UBM Tech
UBM Tech

Remembrance of chips past

-April 15, 2014

Sometimes, we forget the implications of Moore's Law, and just how amazing our IC technology is compared to yesteryear's. Pack-rat that I am, it's no trouble for me to peruse what used to pass for high-tech – and now, you can have a look at it too!

IC packages used to be prettier, I think. Lots more gold and white ceramic happening. Packages that look as though they could go to outer space without breaking a sweat.

From top: Labelled "VMMU," from 1989. It looks handmade! What do you think? Part of a mainframe or supermini? A 1970 Teledyne chip – what is it? A CMOS 4049 from 1974; such a fancy package for six measly inverters. And a "100k" series ECL chip from 1979.

FPGAs commonly have multipliers scattered throughout the programmable fabric. Large chips often contain significantly more than 1,000! To me, that is one of the more amazing things about these ICs – that a multitude of multipliers might be left sitting idle in your design, without a second thought (and fast ones, too – maybe 500MHz).

Thirty years ago, multiplier chips (yes, just one multiplier per chip) tended to be big, expensive, hot (a few watts), and, by today's standards, slow (10MHz). Now, we can use them in our designs as easily as if they were a NAND gate.

High-speed ADCs have always been a premium item, but the definition of "high-speed" has changed a bit. Thirty years ago, the TRW TDC1007 pumped out 8-bits at 20MSa/s and burned a few watts. The package just exudes priciness. Now, a part with that performance will run cool and set you back a few bucks. It's not just digital that rides Moore's curve.

From top: TRW 8-bit 20MS ADC, with a flat heatsink top. The famous 68000 processor, as used in the first Macintosh computer. Did it really have 68,000 transistors, or was that just marketing? The archetypal multiplier, TRW's MPY16, from 1977. The nice finned heatsink is part of the package.

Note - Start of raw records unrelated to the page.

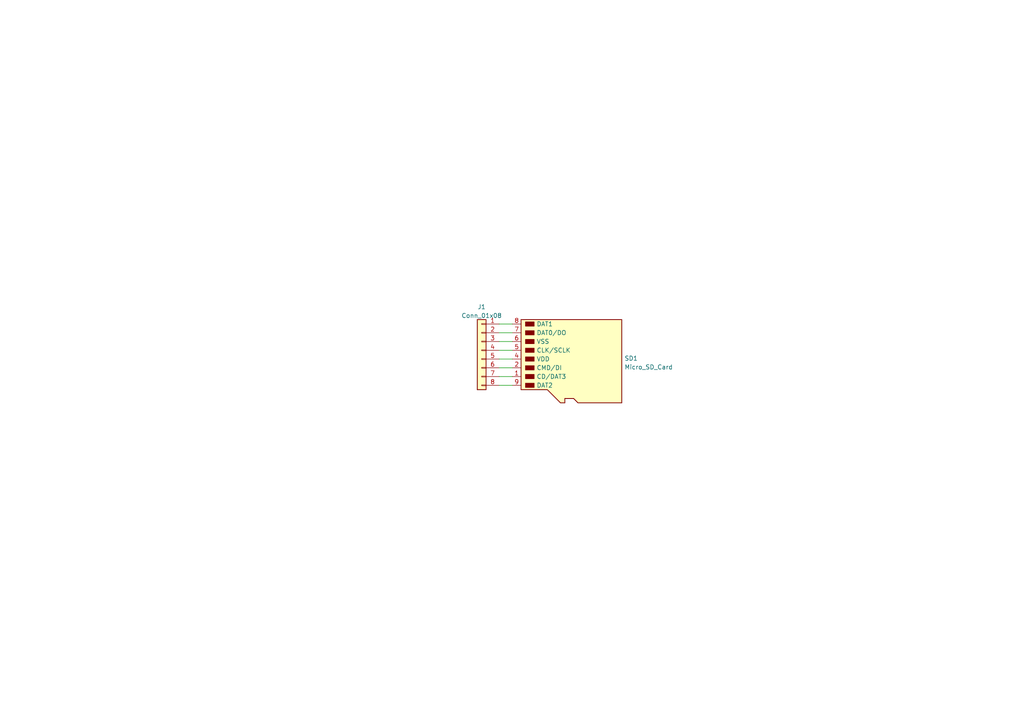
<source format=kicad_sch>
(kicad_sch (version 20211123) (generator eeschema)

  (uuid 4e5707aa-6388-4e0d-a1d4-69a6859cfcbd)

  (paper "A4")

  


  (wire (pts (xy 144.78 96.52) (xy 148.59 96.52))
    (stroke (width 0) (type default) (color 0 0 0 0))
    (uuid 01e9b93c-37c3-493b-9cbd-e3fcd18f5733)
  )
  (wire (pts (xy 144.78 99.06) (xy 148.59 99.06))
    (stroke (width 0) (type default) (color 0 0 0 0))
    (uuid 0868f3f6-3d3f-419a-b901-9b2206b38212)
  )
  (wire (pts (xy 144.78 101.6) (xy 148.59 101.6))
    (stroke (width 0) (type default) (color 0 0 0 0))
    (uuid 0efc6034-405a-46d8-ab93-51c786717ac0)
  )
  (wire (pts (xy 144.78 93.98) (xy 148.59 93.98))
    (stroke (width 0) (type default) (color 0 0 0 0))
    (uuid 38de61a8-e87e-4751-a50e-fc929f685e9e)
  )
  (wire (pts (xy 144.78 106.68) (xy 148.59 106.68))
    (stroke (width 0) (type default) (color 0 0 0 0))
    (uuid 587424a7-5f66-49b3-9303-89b37844a0de)
  )
  (wire (pts (xy 144.78 111.76) (xy 148.59 111.76))
    (stroke (width 0) (type default) (color 0 0 0 0))
    (uuid 71eb4543-e5a5-41d1-933e-388aa6f85415)
  )
  (wire (pts (xy 144.78 109.22) (xy 148.59 109.22))
    (stroke (width 0) (type default) (color 0 0 0 0))
    (uuid b3b03ba5-1d47-4245-ad36-f3f56ebacca4)
  )
  (wire (pts (xy 144.78 104.14) (xy 148.59 104.14))
    (stroke (width 0) (type default) (color 0 0 0 0))
    (uuid ff3465de-d6f1-4695-9ccc-39b2dea6d8fd)
  )

  (symbol (lib_id "microsd-breakout:Micro_SD_Card") (at 165.1 102.87 0) (unit 1)
    (in_bom no) (on_board yes) (fields_autoplaced)
    (uuid 198d6555-3407-40fc-b97e-65704bebb7ca)
    (property "Reference" "SD1" (id 0) (at 181.102 103.9403 0)
      (effects (font (size 1.27 1.27)) (justify left))
    )
    (property "Value" "Micro_SD_Card" (id 1) (at 181.102 106.4772 0)
      (effects (font (size 1.27 1.27)) (justify left))
    )
    (property "Footprint" "microsd-breakout:microSD" (id 2) (at 166.37 102.87 0)
      (effects (font (size 1.27 1.27)) hide)
    )
    (property "Datasheet" "" (id 3) (at 166.37 102.87 0)
      (effects (font (size 1.27 1.27)) hide)
    )
    (pin "1" (uuid 4342fb2c-8c04-4446-ba96-b8723ef62998))
    (pin "2" (uuid 33ff8361-7c38-4bf4-82b5-28fa60857d2b))
    (pin "4" (uuid 9f1cac75-d4bb-4b5d-aa4d-c89335a8beff))
    (pin "5" (uuid 87deaf93-8861-41c6-bc32-7260de7fa5f8))
    (pin "6" (uuid 74c962c0-8abb-4b62-90c5-5936806efaf6))
    (pin "7" (uuid 621e52b3-7df7-40e4-b692-c2af6707e9a9))
    (pin "8" (uuid f8a19a44-1f71-424c-b17e-4ccafbf7b6d4))
    (pin "9" (uuid 30e9f7ae-4b24-423c-92ce-f5eeadb26d41))
  )

  (symbol (lib_id "Connector_Generic:Conn_01x08") (at 139.7 101.6 0) (mirror y) (unit 1)
    (in_bom yes) (on_board yes) (fields_autoplaced)
    (uuid 77651a9e-f8ab-47e7-8839-be9804e62241)
    (property "Reference" "J1" (id 0) (at 139.7 89.0102 0))
    (property "Value" "Conn_01x08" (id 1) (at 139.7 91.5471 0))
    (property "Footprint" "Connector_PinHeader_1.00mm:PinHeader_1x08_P1.00mm_Vertical" (id 2) (at 139.7 101.6 0)
      (effects (font (size 1.27 1.27)) hide)
    )
    (property "Datasheet" "~" (id 3) (at 139.7 101.6 0)
      (effects (font (size 1.27 1.27)) hide)
    )
    (pin "1" (uuid 03ea9bb2-51cf-402c-8249-d818675bd31f))
    (pin "2" (uuid 14653dcc-3eec-4f54-affb-4043bb7efcf7))
    (pin "3" (uuid fdb2add7-71ac-46d7-a945-6a1f5e87df03))
    (pin "4" (uuid 91d7accc-dcb8-492f-8a26-4f0ad7c1f88e))
    (pin "5" (uuid ce781af9-4772-42a7-b00d-2a57d93396c9))
    (pin "6" (uuid 66001b65-89b7-4387-83de-3130ea02d83a))
    (pin "7" (uuid aa904225-dcfe-4dde-999a-a975463350bd))
    (pin "8" (uuid 7f81d252-ba74-4cb4-80f0-bf2c54fb146e))
  )

  (sheet_instances
    (path "/" (page "1"))
  )

  (symbol_instances
    (path "/77651a9e-f8ab-47e7-8839-be9804e62241"
      (reference "J1") (unit 1) (value "Conn_01x08") (footprint "Connector_PinHeader_1.00mm:PinHeader_1x08_P1.00mm_Vertical")
    )
    (path "/198d6555-3407-40fc-b97e-65704bebb7ca"
      (reference "SD1") (unit 1) (value "Micro_SD_Card") (footprint "microsd-breakout:microSD")
    )
  )
)

</source>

The package for Signetics' 8X300 high-speed microprocessor from 1976 looked a lot more striking back in the day than it does to modern eyes. It was an odd chip – fast for the time, at 8MHz RISC – with a very primitive set of 16 instructions. The one application I saw it in was a color video display controller.

A 1979 8X300, and a Cypress 16x16 MAC (multiplier-accumulator). Looks like this puppy ran fast – 15MHz in 1988!

Microcontrollers that used mask-programmed ROM had an issue when it came to developing with them. Here's how Mostek solved it.

Mostek 3870 processors with their piggyback cargo, 1983.

When IBM introduced its "PC-AT" a few years after its original PC, space for all that "advanced technology" was at a premium. So no, those stacked DRAM DIP packages below are not trying to make baby DRAMs. They're actually a pair of 64 kilobit chips soldered together to up the density to 128kb. And you thought 3d IC packaging was a recent innovation. The chips aren't identical, of course – there's some small pinout or signal-polarity difference that allows them to act independently. Who can tell me?

Some PALs were one-time programmable, some were electrically erasable, and at least one manufacturer made UV-erasable chips.

Top: A Fairchild 741 op-amp from 1969, only a year after its introduction. A full-custom analog SSR controller based on my own discrete design, 1988. A DH0008 high-current driver in a rare 10-pin DIP.
Middle: Motorola 2k×8 EPROM. Not an IC, but a cool video delay line. The leads connect to what I assume are input and output piezo transducers on the mitred edge. The screened bits of thick ink on the quartz plate define diagonal paths through it, and the video (modulated onto a carrier) bounces around like a light beam!
Bottom: The Cypress UV PAL, 1989. The stacked DRAMs from the PC/AT.

What interesting chips are in your collection.

A hybrid, high-voltage isolation, DC-DC converter, with the lid popped off. That toroid looks like the Colosseum under a stereo microscope.